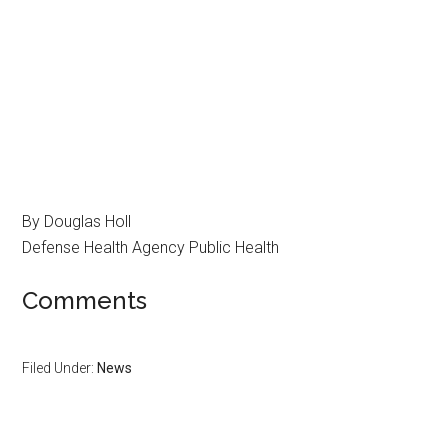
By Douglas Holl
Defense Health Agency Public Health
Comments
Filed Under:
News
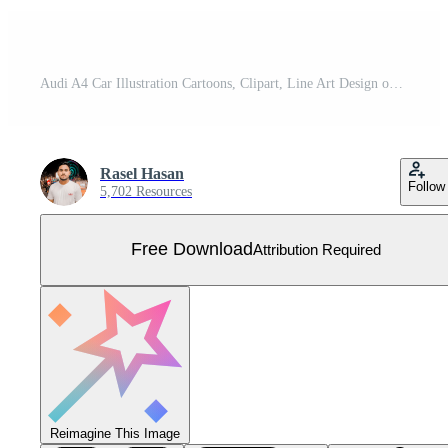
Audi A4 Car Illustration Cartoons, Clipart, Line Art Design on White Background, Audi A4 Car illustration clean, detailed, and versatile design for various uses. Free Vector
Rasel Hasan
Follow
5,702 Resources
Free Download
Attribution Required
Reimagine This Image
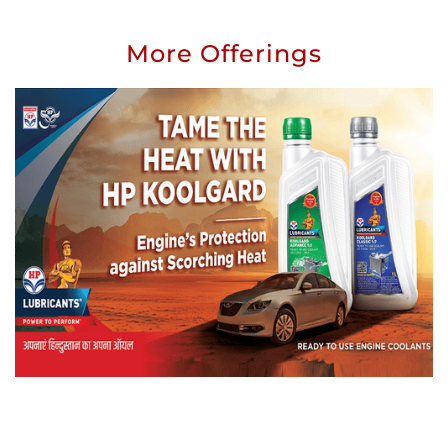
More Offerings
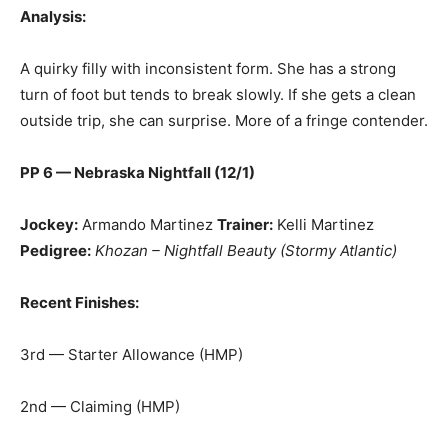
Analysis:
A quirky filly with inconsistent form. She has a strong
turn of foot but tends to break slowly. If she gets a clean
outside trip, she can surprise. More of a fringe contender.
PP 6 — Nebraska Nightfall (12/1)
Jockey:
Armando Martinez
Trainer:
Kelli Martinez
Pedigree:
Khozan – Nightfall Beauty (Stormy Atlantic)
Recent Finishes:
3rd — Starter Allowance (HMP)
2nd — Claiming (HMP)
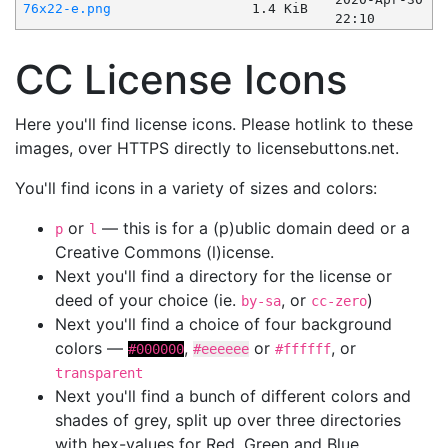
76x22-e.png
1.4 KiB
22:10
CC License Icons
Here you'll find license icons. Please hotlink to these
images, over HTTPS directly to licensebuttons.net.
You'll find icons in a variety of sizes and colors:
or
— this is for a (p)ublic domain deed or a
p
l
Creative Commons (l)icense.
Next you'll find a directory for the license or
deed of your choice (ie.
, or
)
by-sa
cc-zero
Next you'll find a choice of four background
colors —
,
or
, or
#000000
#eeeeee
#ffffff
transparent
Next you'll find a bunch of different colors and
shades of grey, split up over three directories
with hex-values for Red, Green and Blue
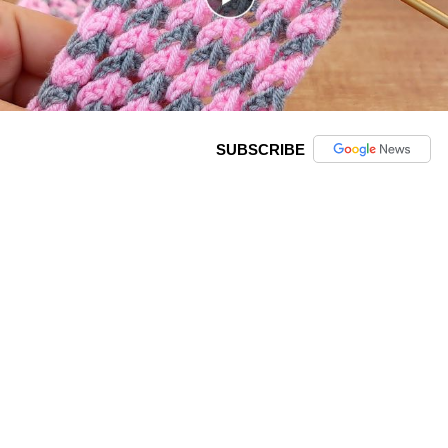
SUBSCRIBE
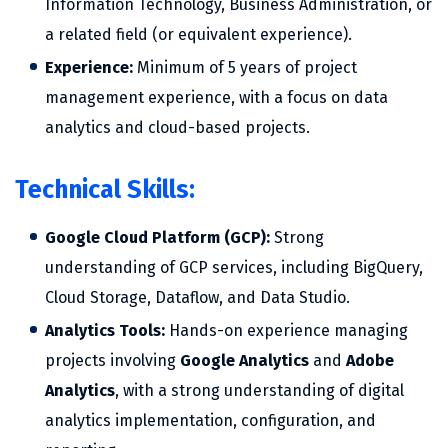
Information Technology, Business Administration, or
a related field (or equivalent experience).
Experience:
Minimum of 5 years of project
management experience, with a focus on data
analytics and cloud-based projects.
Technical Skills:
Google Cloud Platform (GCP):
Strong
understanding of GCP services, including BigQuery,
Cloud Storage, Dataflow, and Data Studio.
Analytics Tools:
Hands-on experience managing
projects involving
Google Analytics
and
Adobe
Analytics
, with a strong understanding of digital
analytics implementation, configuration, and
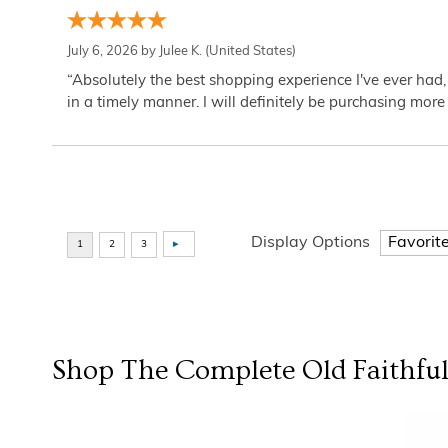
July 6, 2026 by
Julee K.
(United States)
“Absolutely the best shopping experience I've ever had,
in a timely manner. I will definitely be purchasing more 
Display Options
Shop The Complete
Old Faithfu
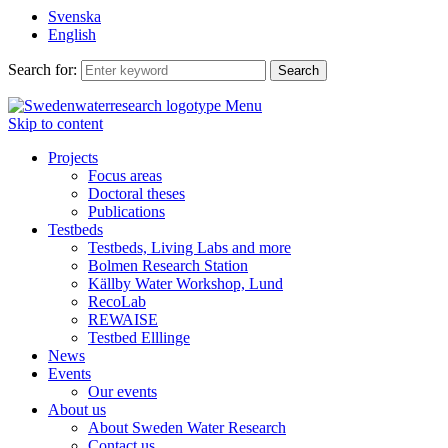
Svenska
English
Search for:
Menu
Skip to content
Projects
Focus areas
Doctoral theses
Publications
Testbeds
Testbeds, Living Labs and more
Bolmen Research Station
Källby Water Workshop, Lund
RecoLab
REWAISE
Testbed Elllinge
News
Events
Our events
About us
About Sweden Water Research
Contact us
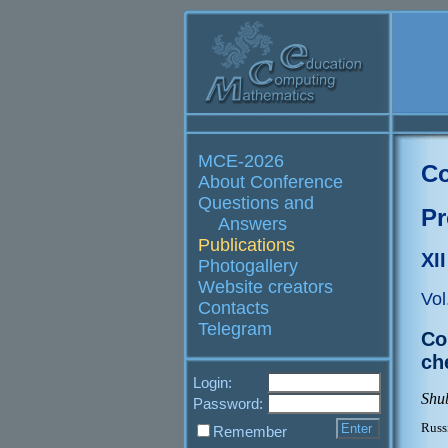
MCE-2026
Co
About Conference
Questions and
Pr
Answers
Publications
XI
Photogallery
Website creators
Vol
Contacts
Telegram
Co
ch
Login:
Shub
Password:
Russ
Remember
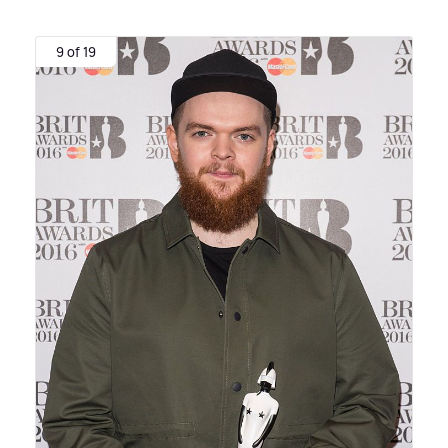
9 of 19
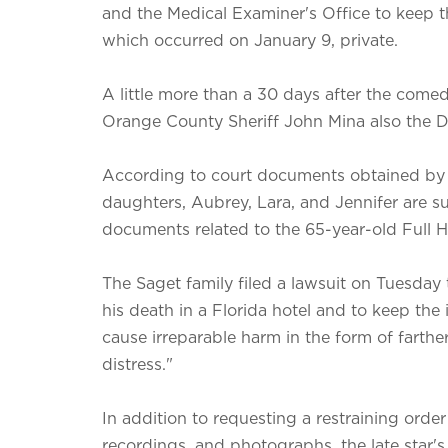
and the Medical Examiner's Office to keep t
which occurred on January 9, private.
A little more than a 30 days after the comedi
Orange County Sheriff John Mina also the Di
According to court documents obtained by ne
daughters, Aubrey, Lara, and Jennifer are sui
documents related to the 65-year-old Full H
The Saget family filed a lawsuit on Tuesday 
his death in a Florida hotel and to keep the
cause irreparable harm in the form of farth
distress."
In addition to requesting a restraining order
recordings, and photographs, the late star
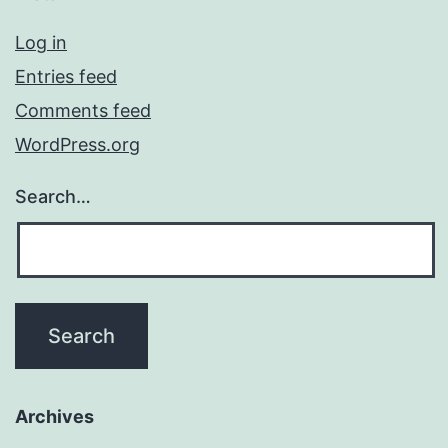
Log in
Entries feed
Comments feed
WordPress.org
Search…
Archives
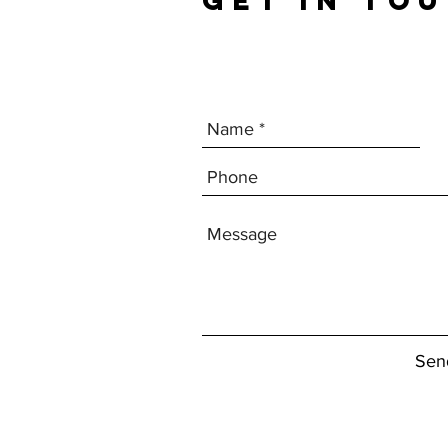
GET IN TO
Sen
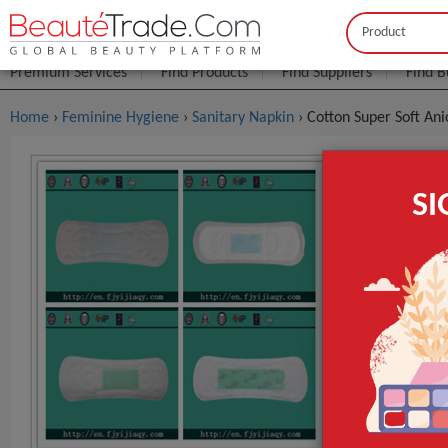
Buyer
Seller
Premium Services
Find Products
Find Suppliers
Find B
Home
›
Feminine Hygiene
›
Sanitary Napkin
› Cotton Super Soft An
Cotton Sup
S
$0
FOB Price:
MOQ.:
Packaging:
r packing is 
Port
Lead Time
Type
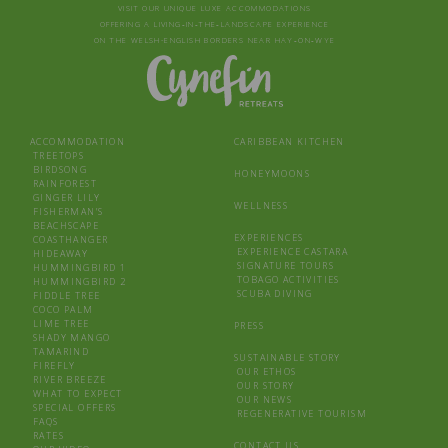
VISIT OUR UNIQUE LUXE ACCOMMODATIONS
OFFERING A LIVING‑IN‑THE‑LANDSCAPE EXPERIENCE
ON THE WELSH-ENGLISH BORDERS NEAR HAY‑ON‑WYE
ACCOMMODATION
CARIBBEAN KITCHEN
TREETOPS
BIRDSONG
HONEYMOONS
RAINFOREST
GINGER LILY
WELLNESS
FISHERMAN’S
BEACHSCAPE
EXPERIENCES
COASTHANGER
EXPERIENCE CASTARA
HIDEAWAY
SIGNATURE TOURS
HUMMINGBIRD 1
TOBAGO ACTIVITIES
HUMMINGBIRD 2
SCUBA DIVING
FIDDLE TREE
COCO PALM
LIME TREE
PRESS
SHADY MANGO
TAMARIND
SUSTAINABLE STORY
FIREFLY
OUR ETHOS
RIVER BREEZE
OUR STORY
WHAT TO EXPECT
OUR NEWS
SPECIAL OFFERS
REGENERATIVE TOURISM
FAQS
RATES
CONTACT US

What this task involves:
Restate every record above word for word, without images.

Task response:
By Douglas Holl
Defense Health Agency Public Health
Comments
Filed Under:
News
Audi A4 Car Illustration Cartoons, Clipart, Line Art Design on White Background, Audi A4 Car illustration clean, detailed, and versatile design for various uses. Free Vector
Rasel Hasan
Follow
5,702 Resources
Free Download
Attribution Required
Reimagine This Image
More Offerings
Analysis:
A quirky filly with inconsistent form. She has a strong
turn of foot but tends to break slowly. If she gets a clean
outside trip, she can surprise. More of a fringe contender.
PP 6 — Nebraska Nightfall (12/1)
Jockey:
Armando Martinez
Trainer:
Kelli Martinez
Pedigree:
Khozan – Nightfall Beauty (Stormy Atlantic)
Recent Finishes:
3rd — Starter Allowance (HMP)
2nd — Claiming (HMP)
76x22-e.png
1.4 KiB
22:10
CC License Icons
Here you'll find license icons. Please hotlink to these
images, over HTTPS directly to licensebuttons.net.
You'll find icons in a variety of sizes and colors:
or
— this is for a (p)ublic domain deed or a
p
l
Creative Commons (l)icense.
Next you'll find a directory for the license or
deed of your choice (ie.
, or
)
by-sa
cc-zero
Next you'll find a choice of four background
colors —
,
or
, or
#000000
#eeeeee
#ffffff
transparent
Next you'll find a bunch of different colors and
shades of grey, split up over three directories
with hex-values for Red, Green and Blue
SUBSCRIBE
Information Technology, Business Administration, or
a related field (or equivalent experience).
Experience:
Minimum of 5 years of project
management experience, with a focus on data
analytics and cloud-based projects.
Technical Skills:
Google Cloud Platform (GCP):
Strong
understanding of GCP services, including BigQuery,
Cloud Storage, Dataflow, and Data Studio.
Analytics Tools:
Hands-on experience managing
projects involving
Google Analytics
and
Adobe
Analytics
, with a strong understanding of digital
analytics implementation, configuration, and
July 6, 2026 by
Julee K.
(United States)
“Absolutely the best shopping experience I've ever had,
in a timely manner. I will definitely be purchasing more 
Display Options
Shop The Complete
Old Faithfu
Svenska
English
Search for:
Menu
Skip to content
Projects
Focus areas
Doctoral theses
Publications
Testbeds
Testbeds, Living Labs and more
Bolmen Research Station
Källby Water Workshop, Lund
RecoLab
REWAISE
Testbed Elllinge
News
Events
Our events
About us
About Sweden Water Research
Contact us
MCE-2026
Co
About Conference
Questions and
Pr
Answers
Publications
XI
Photogallery
Website creators
Vol
Contacts
Telegram
Co
ch
Login:
Shub
Password:
Russ
Remember
9 of 19
and the Medical Examiner's Office to keep t
which occurred on January 9, private.
A little more than a 30 days after the comedi
Orange County Sheriff John Mina also the Di
According to court documents obtained by ne
daughters, Aubrey, Lara, and Jennifer are sui
documents related to the 65-year-old Full H
The Saget family filed a lawsuit on Tuesday 
his death in a Florida hotel and to keep the
cause irreparable harm in the form of farth
distress."
In addition to requesting a restraining order
recordings, and photographs, the late star
Log in
Entries feed
Comments feed
WordPress.org
Search…
Archives
GET IN TO
Sen
Buyer
Seller
Premium Services
Find Products
Find Suppliers
Find B
Home
›
Feminine Hygiene
›
Sanitary Napkin
› Cotton Super Soft An
Cotton Sup
S
$0
FOB Price:
MOQ.:
Packaging:
r packing is 
Port
Lead Time
Type
VISIT OUR UNIQUE LUXE ACCOMMODATIONS
OFFERING A LIVING‑IN‑THE‑LANDSCAPE EXPERIENCE
ON THE WELSH-ENGLISH BORDERS NEAR HAY‑ON‑WYE
ACCOMMODATION
CARIBBEAN KITCHEN
TREETOPS
BIRDSONG
HONEYMOONS
RAINFOREST
GINGER LILY
WELLNESS
FISHERMAN’S
BEACHSCAPE
EXPERIENCES
COASTHANGER
EXPERIENCE CASTARA
HIDEAWAY
SIGNATURE TOURS
HUMMINGBIRD 1
TOBAGO ACTIVITIES
HUMMINGBIRD 2
SCUBA DIVING
FIDDLE TREE
COCO PALM
LIME TREE
PRESS
SHADY MANGO
TAMARIND
SUSTAINABLE STORY
FIREFLY
OUR ETHOS
RIVER BREEZE
OUR STORY
WHAT TO EXPECT
OUR NEWS
SPECIAL OFFERS
REGENERATIVE TOURISM
FAQS
RATES
CONTACT US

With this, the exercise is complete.